GitHub - wendell0218/Janus-Pro-R1: Official repository of the paper "Unlocking Aha Moments via Reinforcement Learning: Advancing Collaborative Visual Comprehension and Generation"

Janus-Pro-R1: Advancing Collaborative Visual Comprehension and Generation

Kaihang Pan^1*, Yang Wu^2*, Wendong Bu^1*, Kai Shen^1‡, Juncheng Li^1†, Yingting Wang²,

Yunfei Li², Siliang Tang¹, Jun Xiao¹, Fei Wu¹, Hang Zhao², Yueting Zhuang¹

¹Zhejiang University, ²Ant Group

*Equal Contribution, ^‡Project Leader, ^†Corresponding Authors

🔥 News

[July 23, 2025] We have released the checkpoint and training data of Janus-Pro-R1.
[June 18, 2025] We have released the training and inference scripts of Janus-Pro-R1.
[June 2, 2025] Our paper is now available on arXiv: Unlocking Aha Moments via Reinforcement Learning: Advancing Collaborative Visual Comprehension and Generation.

📝 TODO

🚀 Overview

We propose a two-stage training paradigm to enable introspective text-to-image generation via genuine reasoning chains (CoT), unlocking what we call Aha Moments in visual generation:

Stage 1 – Supervised Fine-Tuning (SFT):
The model learns structured visual reasoning through three subtasks:
- Text-to-image generation
- Image-text consistency self-evaluation
- Image regeneration through reflection
Stage 2 – Reinforcement Learning (RL):
The model is trained using a token-level Markov decision process with bi-level QA-based rewards to encourage spontaneous reasoning and correction, optimizing via GRPO.

**PROBLEM 1**.
Answer these questions using the Janus-Pro-R1 page:
(a) Which two institutions are the authors affiliated with?
(b) On what date were the training and inference scripts released?
(c) What method is used for optimization in Stage 2?
**PROBLEM 2**.
Rewrite the Janus-Pro-R1 page from "[June 2, 2025]" up to and including "Comprehension and Generation.", changing "arXiv" to "arXiv.org".
**PROBLEM 3**.
Write what comes next in the Janus-Pro-R1 page, picking up after its final sentence.
The items below the Janus-Pro-R1 page come from a separate source.

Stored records
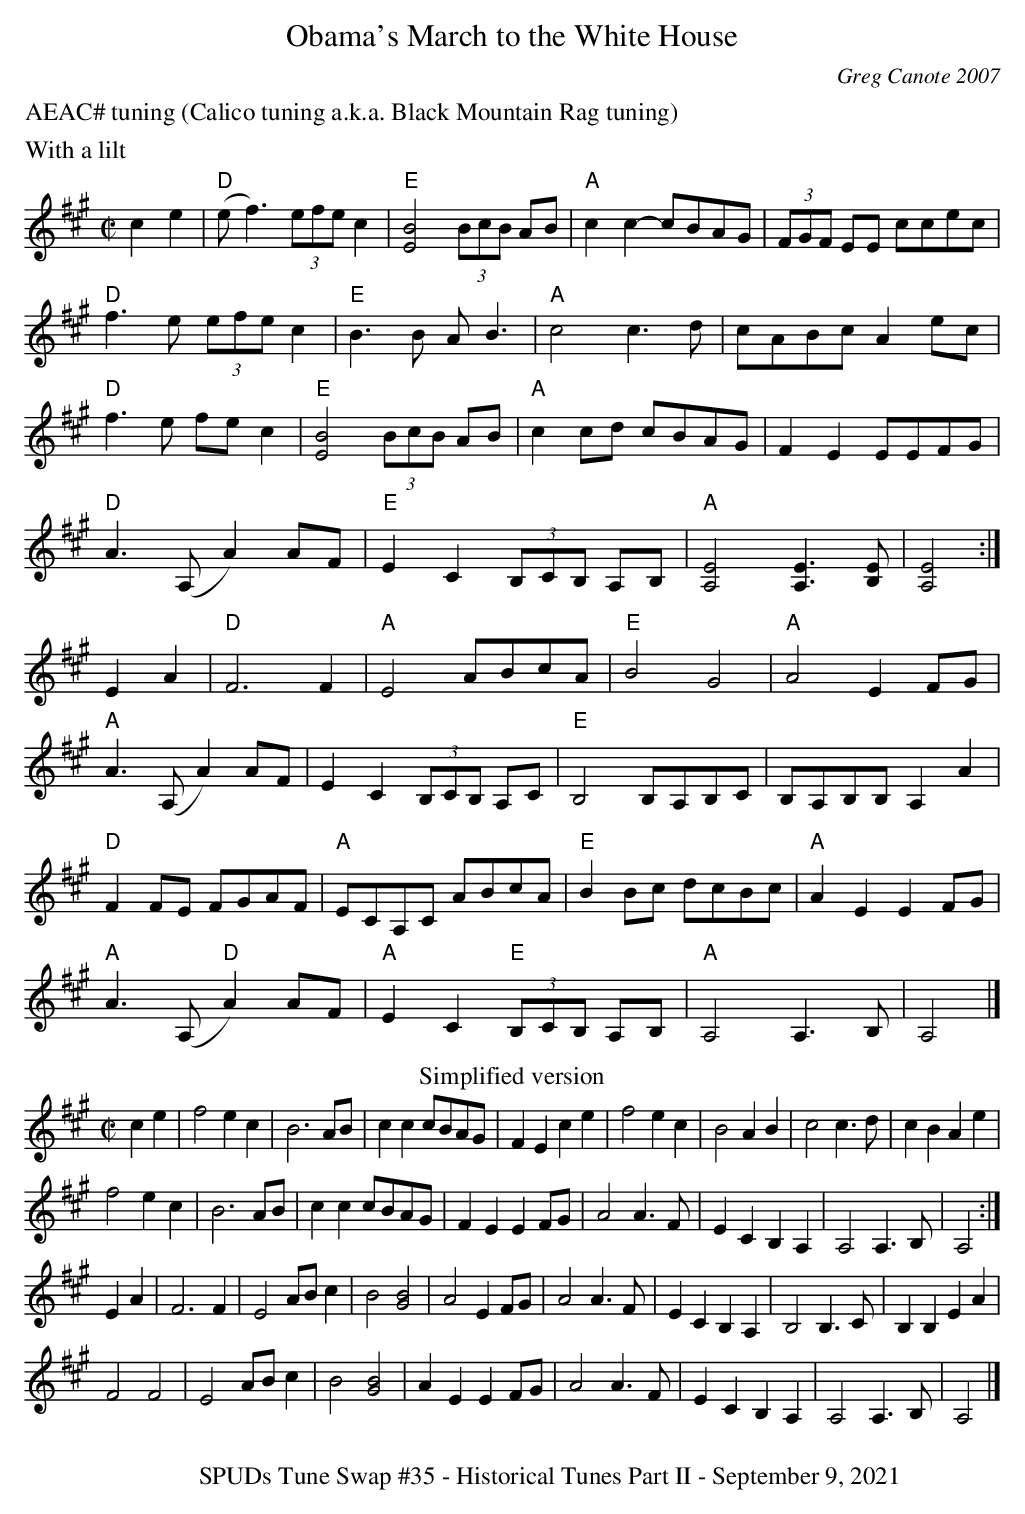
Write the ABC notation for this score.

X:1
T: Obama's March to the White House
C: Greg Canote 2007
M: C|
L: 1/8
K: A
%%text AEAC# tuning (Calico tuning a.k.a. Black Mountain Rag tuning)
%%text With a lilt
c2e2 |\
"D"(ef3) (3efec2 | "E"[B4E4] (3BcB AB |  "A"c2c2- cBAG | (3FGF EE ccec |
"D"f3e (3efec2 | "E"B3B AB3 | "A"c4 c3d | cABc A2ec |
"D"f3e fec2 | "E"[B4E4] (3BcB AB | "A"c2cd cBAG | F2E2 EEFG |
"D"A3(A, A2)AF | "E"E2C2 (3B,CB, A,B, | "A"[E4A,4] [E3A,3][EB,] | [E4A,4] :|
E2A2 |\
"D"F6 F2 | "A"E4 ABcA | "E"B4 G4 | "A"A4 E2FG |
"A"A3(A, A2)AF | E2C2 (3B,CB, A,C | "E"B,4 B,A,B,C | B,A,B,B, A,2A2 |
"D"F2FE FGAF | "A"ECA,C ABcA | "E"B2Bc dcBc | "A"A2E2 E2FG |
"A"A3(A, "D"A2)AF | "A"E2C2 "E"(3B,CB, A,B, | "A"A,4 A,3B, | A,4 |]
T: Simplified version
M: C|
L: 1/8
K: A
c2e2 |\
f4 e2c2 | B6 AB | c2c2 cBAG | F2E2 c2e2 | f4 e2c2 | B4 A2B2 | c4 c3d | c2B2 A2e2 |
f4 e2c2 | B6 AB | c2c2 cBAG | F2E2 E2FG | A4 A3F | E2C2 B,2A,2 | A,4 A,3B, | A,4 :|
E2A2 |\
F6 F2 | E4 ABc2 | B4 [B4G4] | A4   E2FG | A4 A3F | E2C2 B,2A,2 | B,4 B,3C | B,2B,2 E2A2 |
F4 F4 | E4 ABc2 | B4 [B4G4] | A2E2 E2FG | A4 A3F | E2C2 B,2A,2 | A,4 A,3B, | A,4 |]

**FINAL RESULT 1**.
(a) Zhejiang University and Ant Group
(b) June 18, 2025
(c) GRPO

**FINAL RESULT 2**.
[June 2, 2025] Our paper is now available on arXiv.org: Unlocking Aha Moments via Reinforcement Learning: Advancing Collaborative Visual Comprehension and Generation.

**FINAL RESULT 3**.
With self-reflective capabilities, this approach bridges the gap between text-to-image generation and image editing, enabling a unified and coherent visual reasoning process.

⚙️ Installation

1. Prepare Environment

We recommend using Python>=3.10 and setting up a virtual environment:

# clone our repo
git clone https://github.com/wendell0218/Janus-Pro-R1.git
cd Janus-Pro-R1

# prepare python environment for sft
conda create -n janus-pro-r1-sft python=3.11
conda activate janus-pro-r1-sft
pip install -r requirements-sft.txt

# prepare python environment for rl
conda create -n janus-pro-r1-rl python=3.11
conda activate janus-pro-r1-rl
pip install -r requirements-rl.txt

2. Prepare Pretrained Model

Janus-Pro-R1 utilizes Janus-Pro-7B as the pretrained model for subsequent supervised fine-tuning. You can download the corresponding model using the following command:

GIT_LFS_SKIP_SMUDGE=1 git clone https://huggingface.co/deepseek-ai/Janus-Pro-7B
cd Janus-Pro-7B
git lfs pull

🧪 Supervised Fine-Tuning (Stage 1)

The SFT training data for introspective text-to-image generation is released in https://huggingface.co/datasets/midbee/Janus-Pro-R1-Data.

You can perform SFT for Text-to-Image Generation using the following command:

cd janus-sft
python launch.py --args_yml_fn configs/t2i_generation.yml

Additionally, you can using the following command to SFT Image Editing:

cd janus-sft
python launch.py --args_yml_fn configs/image_editing.yml

For a more detailed introduction of the Supervised Fine-Tuning stage, please refer to here.

🎯 Reinforcement Learning (Stage 2)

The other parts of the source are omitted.